Thirdspace: how spaces are experienced and remade Premium
The Hindu
Explore the concept of Thirdspace in urban environments, where lived experiences shape space beyond physical and imagined dimensions.
Have you noticed how in cities, we see places like Chinatown, Afghan Street, or Bengali corners? These are not the official names of those places, but the moment you enter them, you notice how different they are from the formal city around them. They are culturally vibrant and largely built by and for communities that don’t belong to the region or country where the city exists. Such spaces, rich with life and meaning but unaccounted for in maps, are best understood through the concept of Thirdspace.
Thirdspace tells us that space is not just something we live in; it’s something that lives in us. Shaped by emotion, identity, power, and resistance, it urges us to see how places such as street corners or protest sites are far more than physical locations. They are lived, remembered, and reimagined.
This concept was introduced by Edward Soja in his book Thirdspace: Journeys to Los Angeles and Other Real-and-Imagined Places (1996), which builds on the influential work of French philosopher Henri Lefebvre in The Production of Space (1974). Soja expands Lefebvre’s idea of spatial triad into what he calls the trialectics of spatiality — a way of seeing space through three interrelated dimensions: Firstspace, Secondspace, and Thirdspace.
A city can be measured by its buildings or population density. That’s one kind of spatial understanding. But if you think about who planned the city, where certain communities live, and how zoning laws shape who belongs where, you’re entering another kind of understanding. Finally, if you ask people how they live, remember, or resist in those places, you will have, yet again, a different understanding of space.
Firstspace (the perceived physical space) refers to the material space we can touch, measure, and map. It includes roads, buildings, parks, rivers, and railway tracks; everything you can record with data. While it seems neutral or objective, it is anything but. The physical placement of slums at city margins or the clustering of communities by religion or caste reflects histories of power and inequality. Firstspace is the focus of statistics, maps, and urban planning. And while it tells us what is there, it doesn’t always explain why or for whom it was built.
Secondspace (the conceived ideological space) is how space is imagined and controlled by those with power, including urban planners, governments, and developers. This space is created in blueprints, master plans, zoning laws, and design philosophies. It reflects ideological visions about what space should be. For example, a city plan may declare a neighbourhood as a “commercial zone” or mark certain areas as “unsafe.” These decisions are not just technical, they reflect values, biases, and priorities. Colonial maps, gentrification projects, and housing segregation are all examples of Secondspace at work.

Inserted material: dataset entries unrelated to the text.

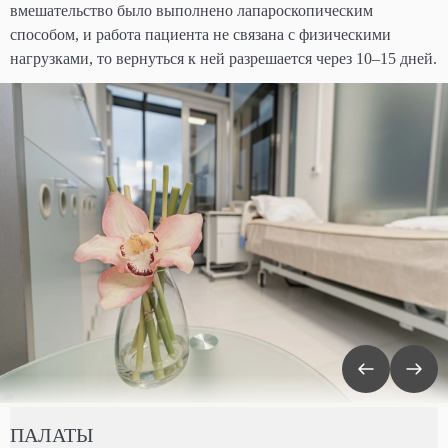
вмешательство было выполнено лапароскопическим
способом, и работа пациента не связана с физическими
нагрузками, то вернуться к ней разрешается через 10–15 дней.
ПАЛАТЫ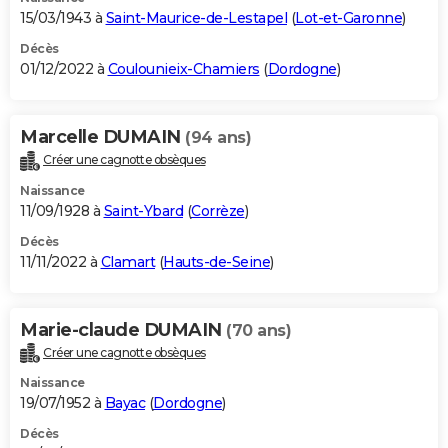
15/03/1943 à
Saint-Maurice-de-Lestapel
(
Lot-et-Garonne
)
Décès
01/12/2022 à
Coulounieix-Chamiers
(
Dordogne
)
Marcelle DUMAIN
(94 ans)
Créer une cagnotte obsèques
Naissance
11/09/1928 à
Saint-Ybard
(
Corrèze
)
Décès
11/11/2022 à
Clamart
(
Hauts-de-Seine
)
Marie-claude DUMAIN
(70 ans)
Créer une cagnotte obsèques
Naissance
19/07/1952 à
Bayac
(
Dordogne
)
Décès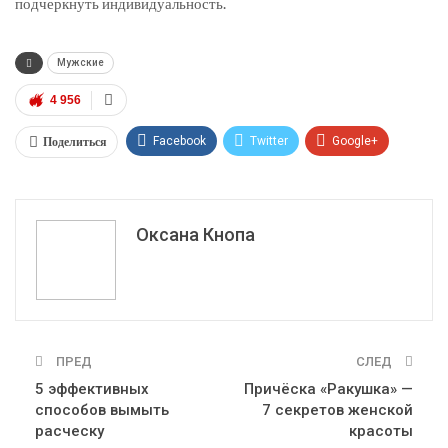
подчеркнуть индивидуальность.
Мужские
4 956
Поделиться
Facebook
Twitter
Google+
ReddIt
WhatsApp
Pinterest
Эл. адрес
Оксана Кнопа
ПРЕД
СЛЕД
5 эффективных
Причёска «Ракушка» —
способов вымыть
7 секретов женской
расческу
красоты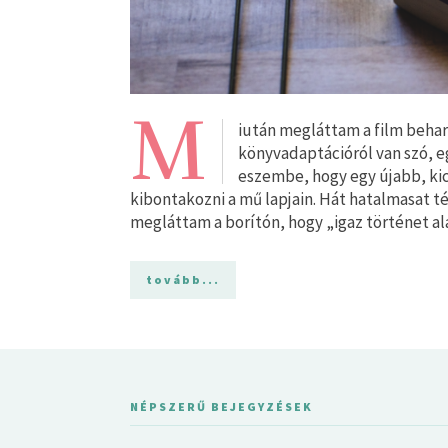
M
iután megláttam a film beha
könyvadaptációról van szó, e
eszembe, hogy egy újabb, kics
kibontakozni a mű lapjain. Hát hatalmasat 
megláttam a borítón, hogy „igaz történet a
tovább...
NÉPSZERŰ BEJEGYZÉSEK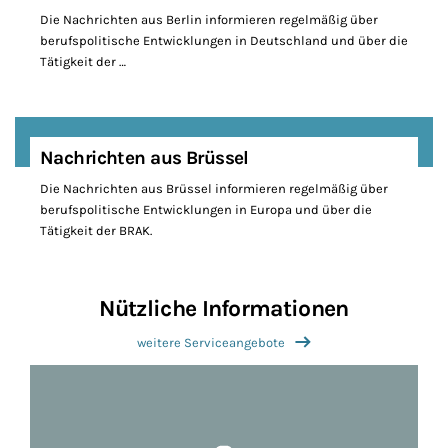
Die Nachrichten aus Berlin informieren regelmäßig über
berufspolitische Entwicklungen in Deutschland und über die
Tätigkeit der …
Nachrichten aus Brüssel
Die Nachrichten aus Brüssel informieren regelmäßig über
berufspolitische Entwicklungen in Europa und über die
Tätigkeit der BRAK.
Nützliche Informationen
weitere Serviceangebote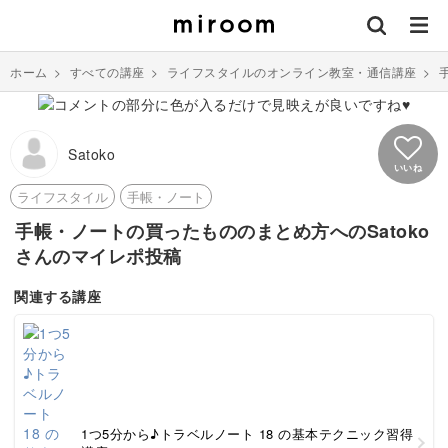
ホーム
>
すべての講座
>
ライフスタイルのオンライン教室・通信講座
>
Satoko
いいね
ライフスタイル
手帳・ノート
手帳・ノートの買ったもののまとめ方へのSatoko
さんのマイレポ投稿
関連する講座
1つ5分から♪トラベルノート 18 の基本テクニック習得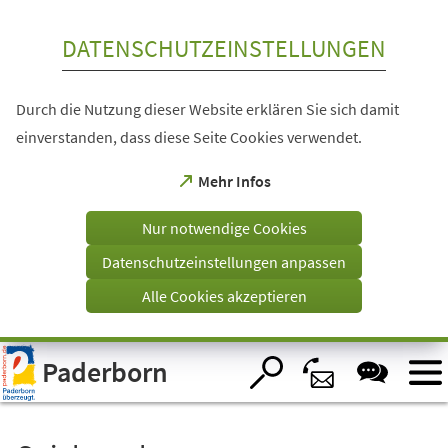
Inhalt anspringen
DATENSCHUTZEINSTELLUNGEN
Durch die Nutzung dieser Website erklären Sie sich damit
einverstanden, dass diese Seite Cookies verwendet.
(Öffnet
Mehr Infos
in
einem
Nur notwendige Cookies
neuen
Tab)
Datenschutzeinstellungen anpassen
Alle Cookies akzeptieren
Visuelle
Paderborn
Assistenzsoftware
öffnen.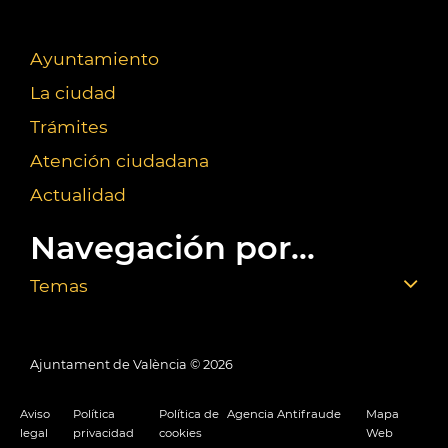
Ayuntamiento
La ciudad
Trámites
Atención ciudadana
Actualidad
Navegación por...
Temas
Ajuntament de València ©
2026
Aviso
Política
Política de
Agencia Antifraude
Mapa
legal
privacidad
cookies
Web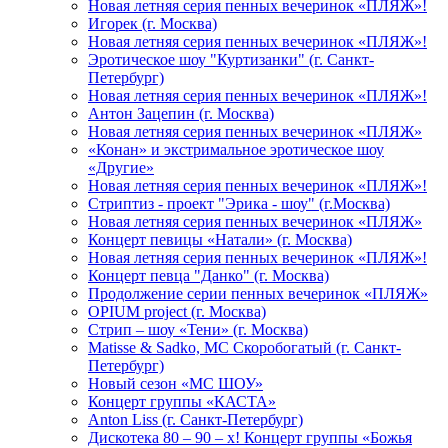
Новая летняя серия пенных вечеринок «ПЛЯЖ»!
Игорек (г. Москва)
Новая летняя серия пенных вечеринок «ПЛЯЖ»!
Эротическое шоу "Куртизанки" (г. Санкт-
Петербург)
Новая летняя серия пенных вечеринок «ПЛЯЖ»!
Антон Зацепин (г. Москва)
Новая летняя серия пенных вечеринок «ПЛЯЖ»
«Конан» и экстримальное эротическое шоу
«Другие»
Новая летняя серия пенных вечеринок «ПЛЯЖ»!
Стриптиз - проект "Эрика - шоу" (г.Москва)
Новая летняя серия пенных вечеринок «ПЛЯЖ»
Концерт певицы «Натали» (г. Москва)
Новая летняя серия пенных вечеринок «ПЛЯЖ»!
Концерт певца "Данко" (г. Москва)
Продолжение серии пенных вечеринок «ПЛЯЖ»
OPIUM project (г. Москва)
Стрип – шоу «Тени» (г. Москва)
Matissе & Sadko, MC Скоробогатый (г. Санкт-
Петербург)
Новый сезон «МС ШОУ»
Концерт группы «КАСТА»
Anton Liss (г. Санкт-Петербург)
Дискотека 80 – 90 – х! Концерт группы «Божья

Thirdspace (the lived and experienced space) is where people actually live, remember, resist, and build meaning. It blends the physical (Firstspace) and the imagined (Secondspace) and goes beyond them. It’s not something you can fully map or plan. Think of a government-assigned refugee colony, perhaps originally called First Main Street, where Afghan migrants live. It was not designed to be anything more than a housing zone. But over time, it transforms into a cultural hub — for instance, a street market during Eid, a place of music, food, and memory. The community itself brings meaning to the place and transforms it. That transformation, that layering of emotion, identity, and politics, is Thirdspace.